Doctors from four European hospitals analysed data from patients who had been admitted to their emergency departments with suspected pulmonary embolism. The diagnosis was confirmed in 416 (24%) of  the 1721 patients after sequential diagnostic investigations and a three month follow-up. They derived D-dimer cut-off values that increased linearly from the age of 50, and then validated them retrospectively against data from a total of more than 3000 patients who had been clinically assessed to have a low probability of pulmonary embolism. The results, published in the BMJ on 30 March 2010, showed that the diagnosis could have been safely ruled out in between 25 and 30% of older low risk patients.
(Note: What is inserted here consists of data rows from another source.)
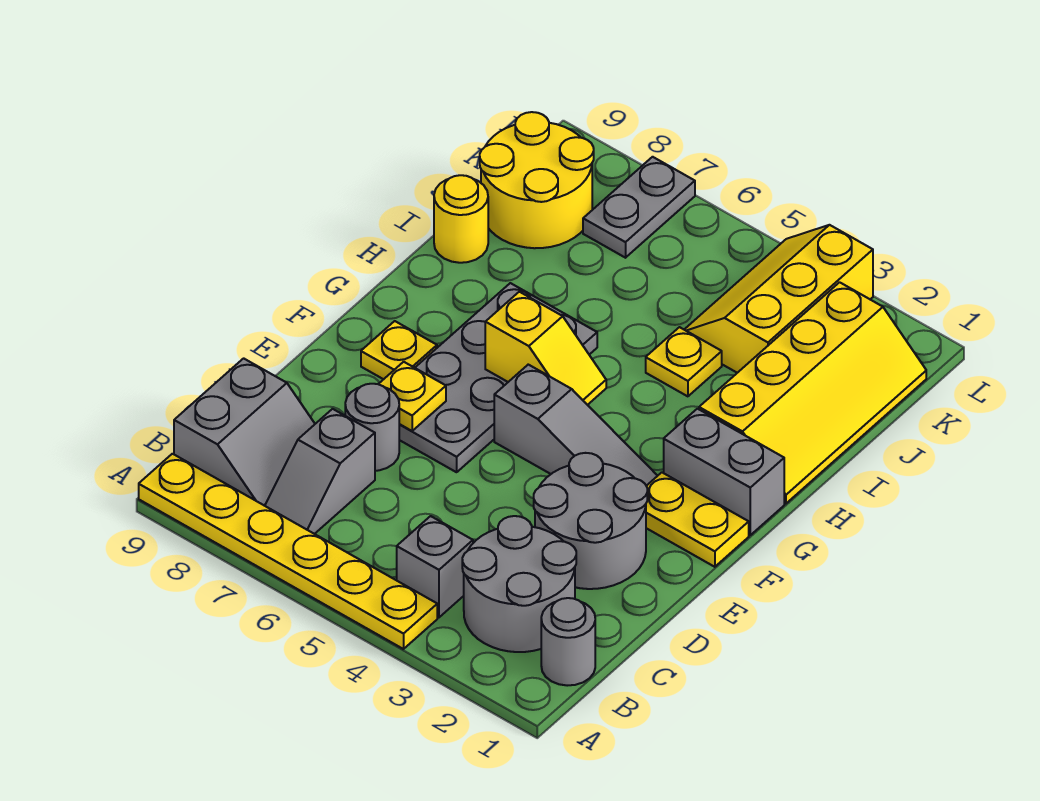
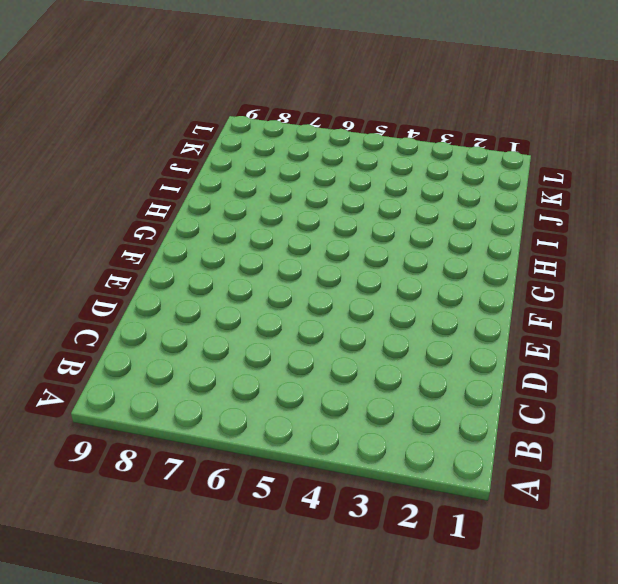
none -> yellow 1x6 plate [139,454,437,649]
none -> grey 1x1 round brick [541,598,595,686]
none -> grey 2x2 round brick [462,516,576,652]

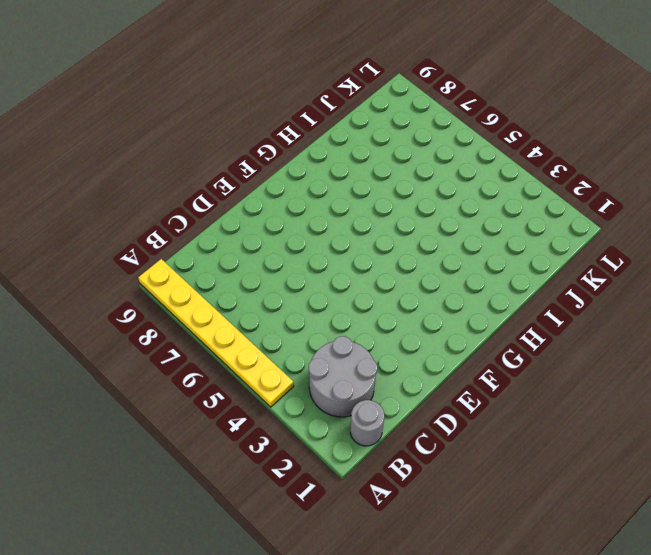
none -> grey 1x1 brick [397,516,473,617]
none -> grey 1x2 slope [265,409,375,534]
none -> grey 2x2 slope [174,358,315,506]

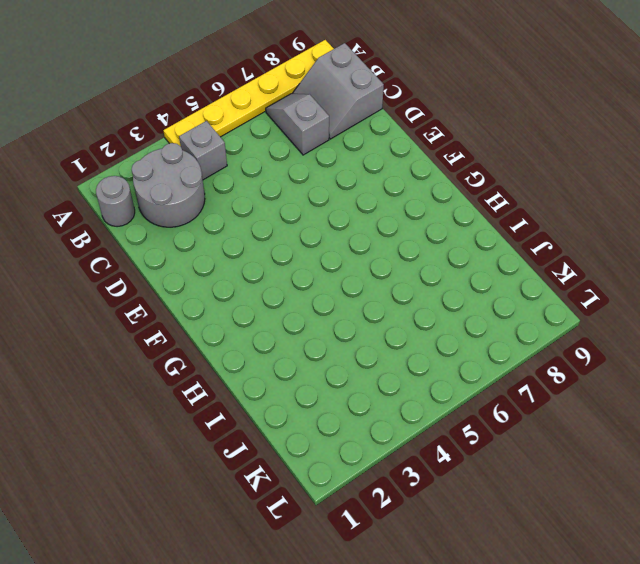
none -> grey 2x2 round brick [534,453,647,589]
none -> grey 1x1 round brick [345,384,399,471]
none -> grey 2x4 plate [399,283,597,472]

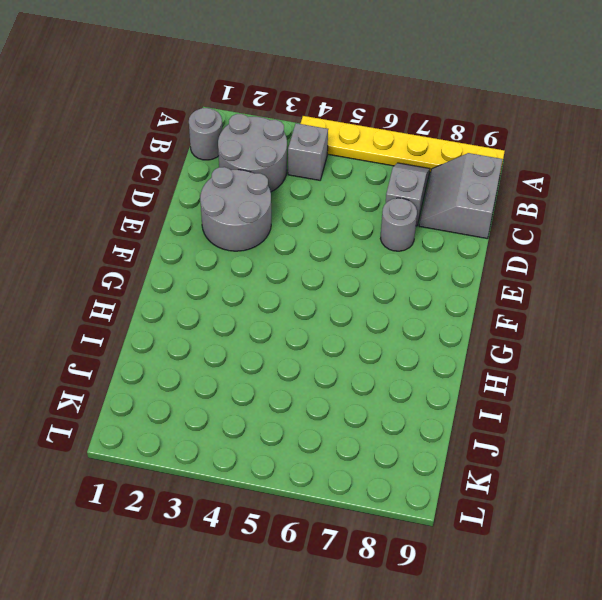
none -> grey 2x4 plate [399,283,597,472]
none -> yellow 1x2 plate [646,472,749,567]
none -> grey 1x3 slope [494,365,657,486]

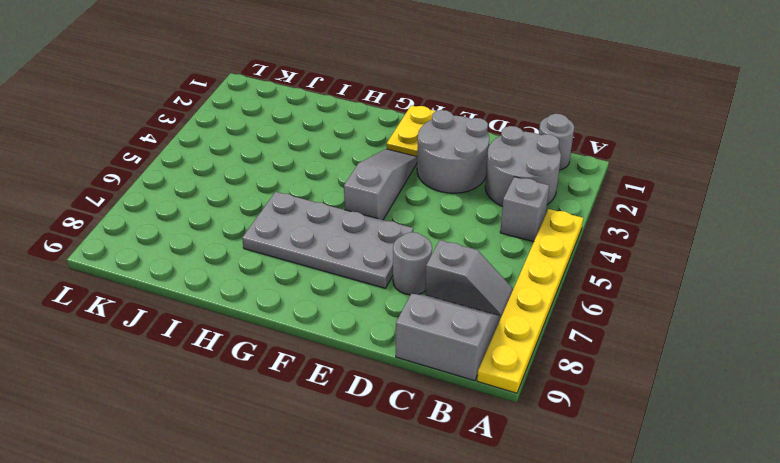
none -> yellow 1x1 plate [361,321,437,379]
none -> grey 1x2 brick [664,409,784,535]
none -> yellow 2x4 slope [699,282,926,504]

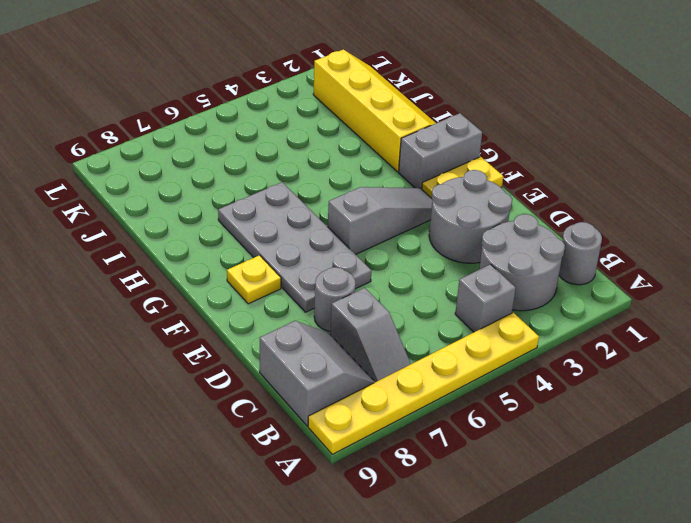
none -> yellow 1x1 plate [646,327,722,396]
none -> yellow 1x1 round brick [434,175,488,263]
none -> yellow 2x3 slope [684,225,873,373]

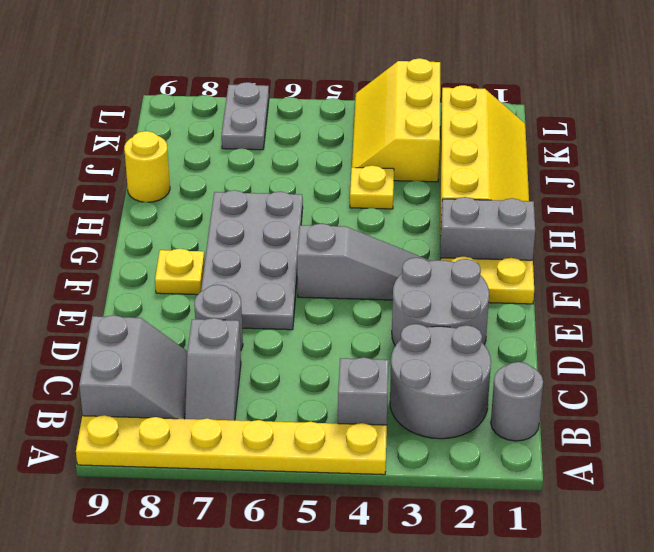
none -> yellow 2x2 round brick [480,112,594,248]
none -> yellow 1x1 plate [379,362,446,431]
none -> yellow 1x2 slope [485,292,606,405]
The authors said that a prospective trial to validate age-adjusted cut-offs was needed before clinical implementation.

Between 2010 and 2013 a prospective trial was carried out on 3346 patients presenting to 19 emergency departments in Belgium, France, the Netherlands and Switzerland. Those with  D-dimer values below the age-adjusted cut-off did not  undergo computed tomography or receive anticoagulant treatment. Success or failure of the strategy was assessed after three months follow-up with a patient questionnaire by telephone interview, contact with the general practitioner and case note review of those readmitted to hospital. All suspect events of thrombosis were adjudicated by three independent experts. The results of the trial were  reported in the Journal of the American Medical Association on 19 March 2014. In 673 patients aged over 75 with a low clinical probability of pulmonary embolism, the fixed cut-off  ruled out pulmonary embolism in only 43 (6.4%) while an age-adjusted cut-off ruled out 200 (29.7%) with no false negative results.